Rodin was a naturalist, putting greater emphasis on the portrayal of character and emotion than monumental expression. Departing with centuries of tradition, he removed himself from Greek idealism, and the decorative beauty of the Baroque and neo-Baroque movements. His sculpture promoted the individual and the solidity of flesh, and suggested emotion through detailed, textured surfaces, and the reciprocity of light and shadow. To a greater degree than his contemporaries, Rodin believed that an individual's character was revealed by physical features above all else. Rodin's talent for surface modelling allowed him to achieve a kind of artistic merism in his sculpture.
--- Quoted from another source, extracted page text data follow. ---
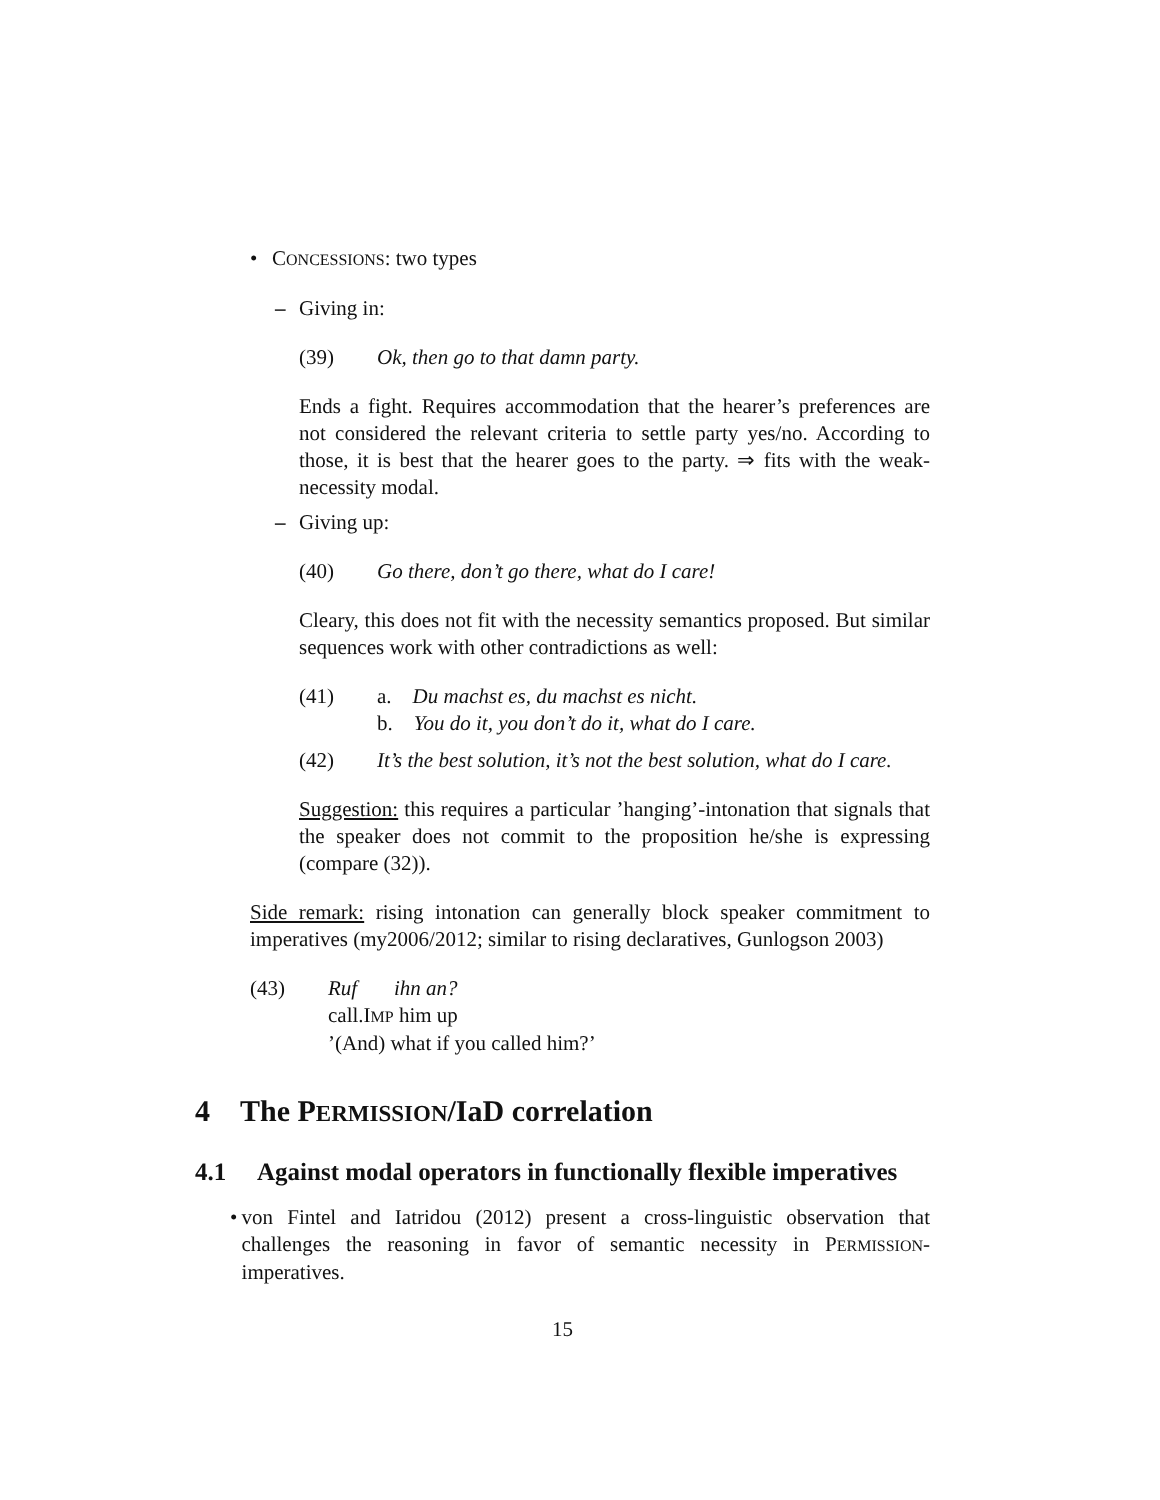• CONCESSIONS: two types
– Giving in:
(39) Ok, then go to that damn party.
Ends a fight. Requires accommodation that the hearer’s preferences are not considered the relevant criteria to settle party yes/no. According to those, it is best that the hearer goes to the party. ⇒ fits with the weak-necessity modal.
– Giving up:
(40) Go there, don’t go there, what do I care!
Cleary, this does not fit with the necessity semantics proposed. But similar sequences work with other contradictions as well:
(41) a. Du machst es, du machst es nicht.
b. You do it, you don’t do it, what do I care.
(42) It’s the best solution, it’s not the best solution, what do I care.
Suggestion: this requires a particular ’hanging’-intonation that signals that the speaker does not commit to the proposition he/she is expressing (compare (32)).
Side remark: rising intonation can generally block speaker commitment to imperatives (my2006/2012; similar to rising declaratives, Gunlogson 2003)
(43) Ruf ihn an?
call.IMP him up
’(And) what if you called him?’
4 The PERMISSION/IaD correlation
4.1 Against modal operators in functionally flexible imperatives
• von Fintel and Iatridou (2012) present a cross-linguistic observation that challenges the reasoning in favor of semantic necessity in PERMISSION-imperatives.
15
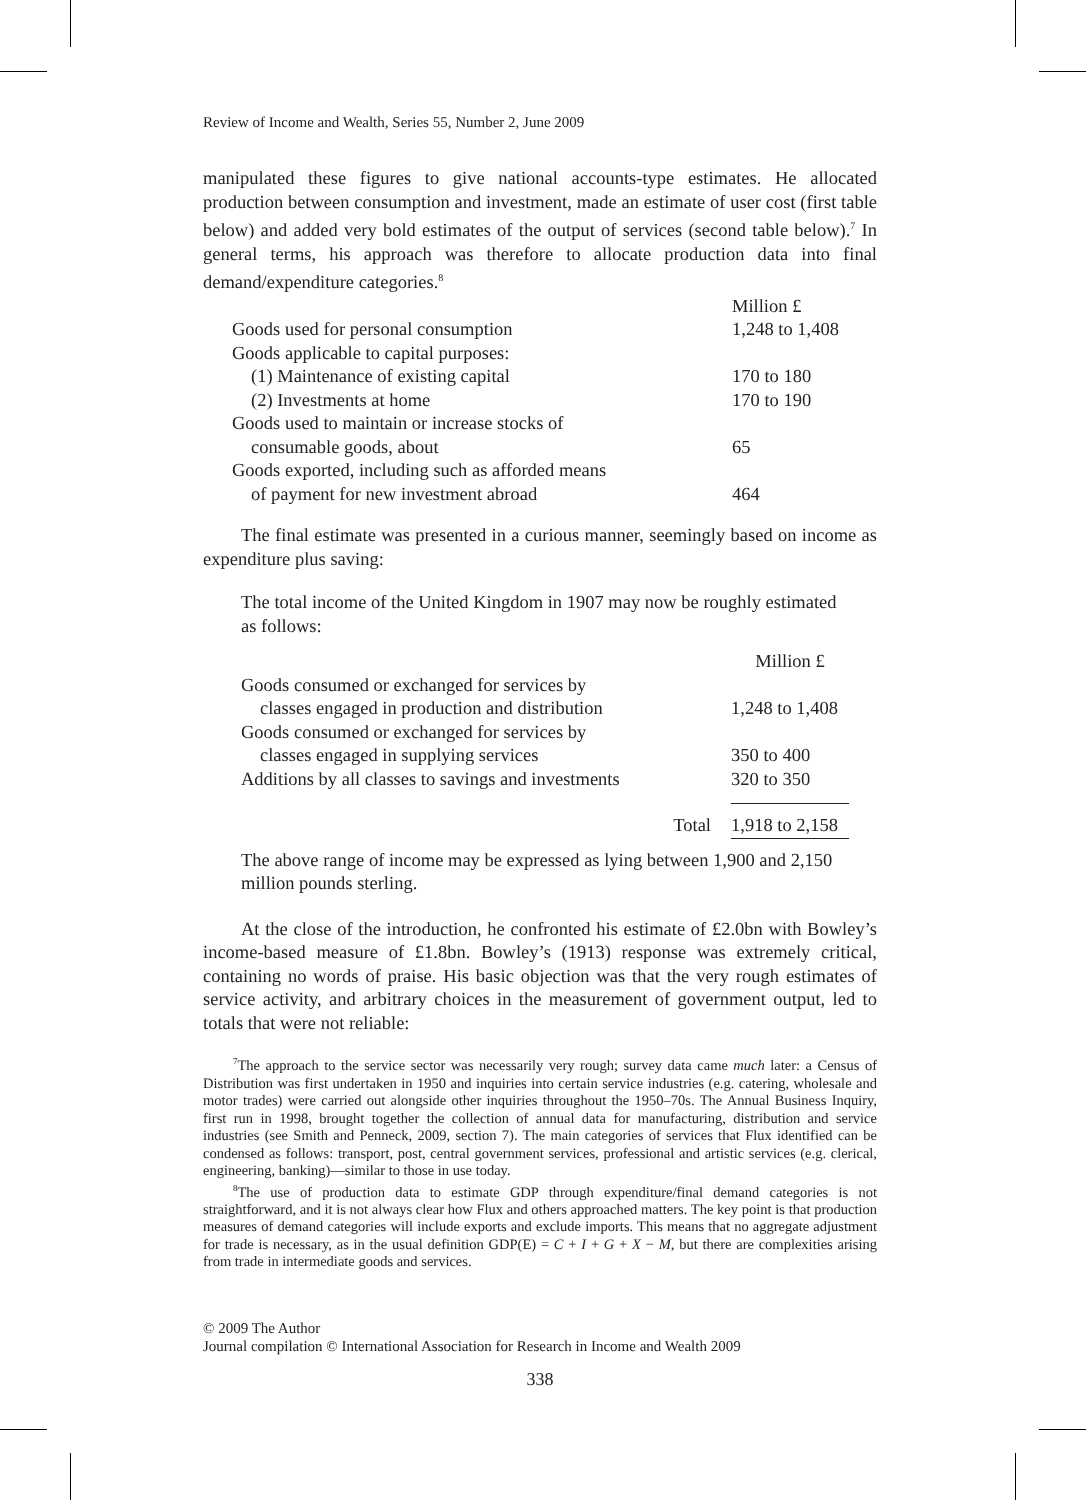Review of Income and Wealth, Series 55, Number 2, June 2009
manipulated these figures to give national accounts-type estimates. He allocated production between consumption and investment, made an estimate of user cost (first table below) and added very bold estimates of the output of services (second table below).<sup>7</sup> In general terms, his approach was therefore to allocate production data into final demand/expenditure categories.<sup>8</sup>
| | Million £ |
| Goods used for personal consumption | 1,248 to 1,408 |
| Goods applicable to capital purposes: | |
| (1) Maintenance of existing capital | 170 to 180 |
| (2) Investments at home | 170 to 190 |
| Goods used to maintain or increase stocks of consumable goods, about | 65 |
| Goods exported, including such as afforded means of payment for new investment abroad | 464 |
The final estimate was presented in a curious manner, seemingly based on income as expenditure plus saving:
The total income of the United Kingdom in 1907 may now be roughly estimated as follows:
| | Million £ |
| Goods consumed or exchanged for services by classes engaged in production and distribution | 1,248 to 1,408 |
| Goods consumed or exchanged for services by classes engaged in supplying services | 350 to 400 |
| Additions by all classes to savings and investments | 320 to 350 |
| Total | 1,918 to 2,158 |
The above range of income may be expressed as lying between 1,900 and 2,150 million pounds sterling.
At the close of the introduction, he confronted his estimate of £2.0bn with Bowley’s income-based measure of £1.8bn. Bowley’s (1913) response was extremely critical, containing no words of praise. His basic objection was that the very rough estimates of service activity, and arbitrary choices in the measurement of government output, led to totals that were not reliable:
<sup>7</sup> The approach to the service sector was necessarily very rough; survey data came much later: a Census of Distribution was first undertaken in 1950 and inquiries into certain service industries (e.g. catering, wholesale and motor trades) were carried out alongside other inquiries throughout the 1950–70s. The Annual Business Inquiry, first run in 1998, brought together the collection of annual data for manufacturing, distribution and service industries (see Smith and Penneck, 2009, section 7). The main categories of services that Flux identified can be condensed as follows: transport, post, central government services, professional and artistic services (e.g. clerical, engineering, banking)—similar to those in use today.
<sup>8</sup> The use of production data to estimate GDP through expenditure/final demand categories is not straightforward, and it is not always clear how Flux and others approached matters. The key point is that production measures of demand categories will include exports and exclude imports. This means that no aggregate adjustment for trade is necessary, as in the usual definition GDP(E) = C + I + G + X − M, but there are complexities arising from trade in intermediate goods and services.
© 2009 The Author
Journal compilation © International Association for Research in Income and Wealth 2009
338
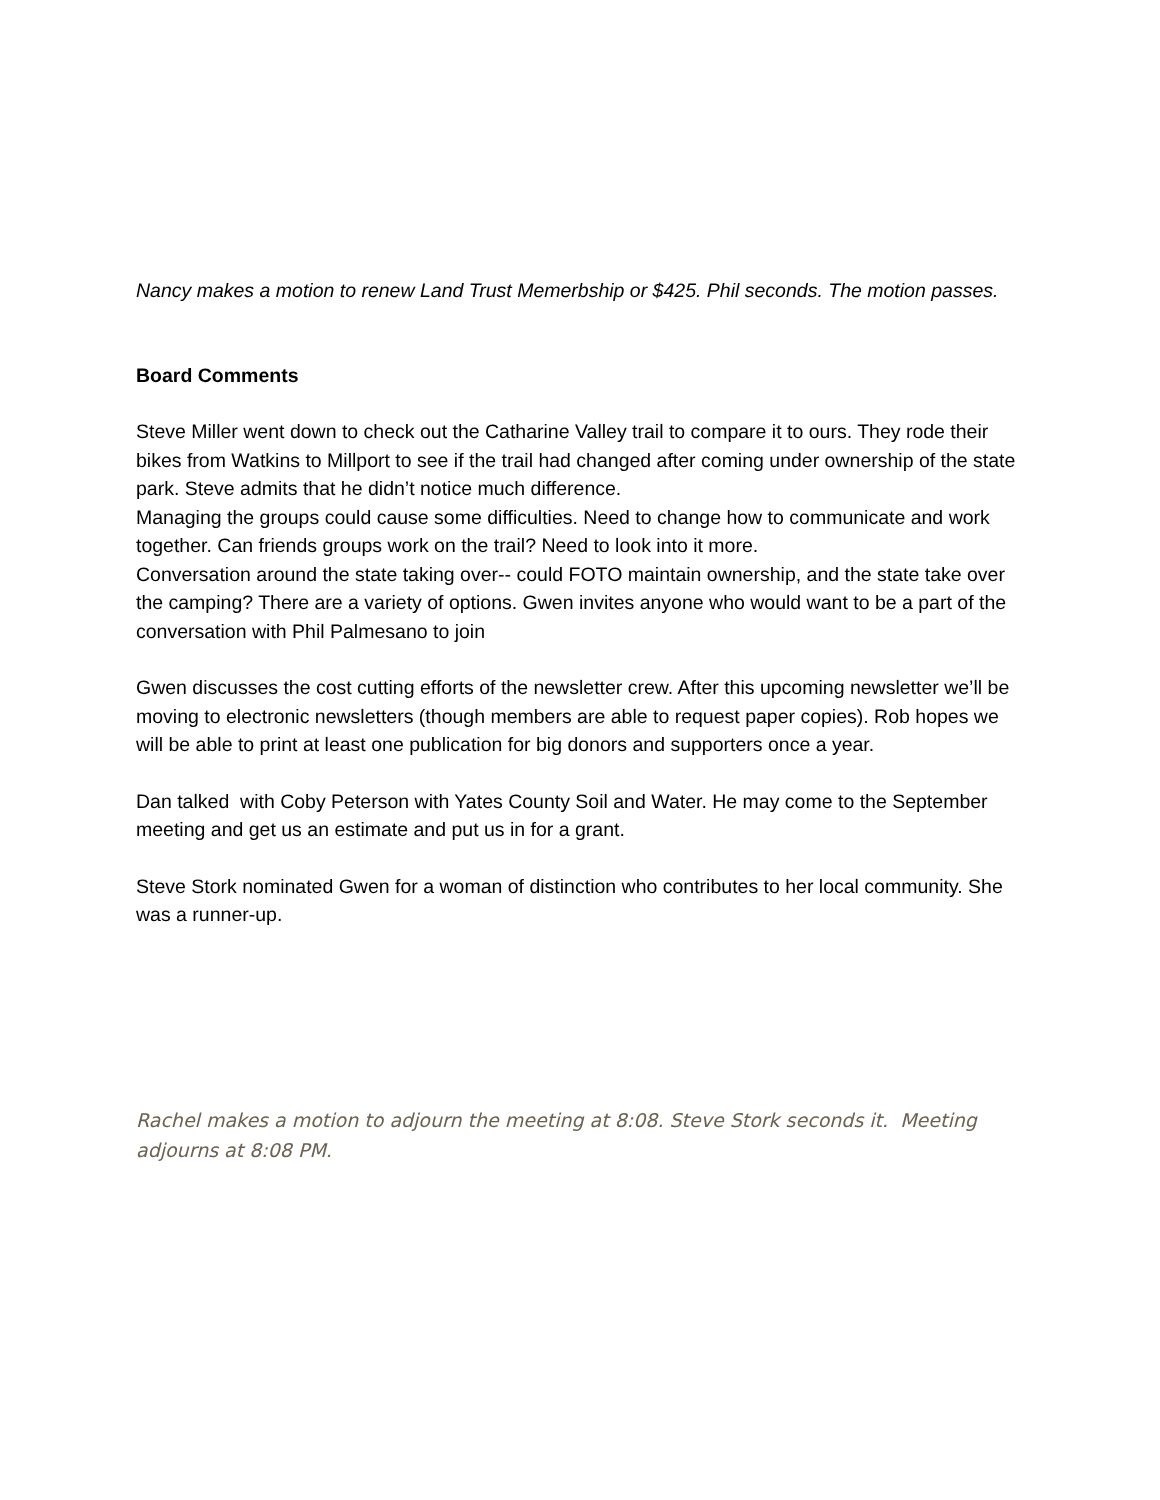Nancy makes a motion to renew Land Trust Memerbship or $425. Phil seconds. The motion passes.
Board Comments
Steve Miller went down to check out the Catharine Valley trail to compare it to ours. They rode their bikes from Watkins to Millport to see if the trail had changed after coming under ownership of the state park. Steve admits that he didn’t notice much difference.
Managing the groups could cause some difficulties. Need to change how to communicate and work together. Can friends groups work on the trail? Need to look into it more.
Conversation around the state taking over-- could FOTO maintain ownership, and the state take over the camping? There are a variety of options. Gwen invites anyone who would want to be a part of the conversation with Phil Palmesano to join
Gwen discusses the cost cutting efforts of the newsletter crew. After this upcoming newsletter we’ll be moving to electronic newsletters (though members are able to request paper copies). Rob hopes we will be able to print at least one publication for big donors and supporters once a year.
Dan talked with Coby Peterson with Yates County Soil and Water. He may come to the September meeting and get us an estimate and put us in for a grant.
Steve Stork nominated Gwen for a woman of distinction who contributes to her local community. She was a runner-up.
Rachel makes a motion to adjourn the meeting at 8:08. Steve Stork seconds it. Meeting adjourns at 8:08 PM.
For example, the male's passion in The Thinker is suggested by the grip of his toes on the rock, the rigidness of his back, and the differentiation of his hands- Rodin himself proclaimed "What makes my Thinker think is that he thinks not only with his brain, with his knitted brow, his distended nostrils and compressed lips, but with every muscle of his arms, back, and legs, with his clenched fist and gripping toes.”. This artistic statement is further explored in Rodin’s ‘fragmented’ works such as The Walking Man, Meditation without Arms, and Iris, Messenger of the Gods. These works were in part influenced by Michelangelo’s collection of Prisoners and they extoll the motion that fragments – perhaps lacking arms, legs, or a head can move sculpture further from its traditional role of portraying likeness, and into a realm where forms exist for their own sake.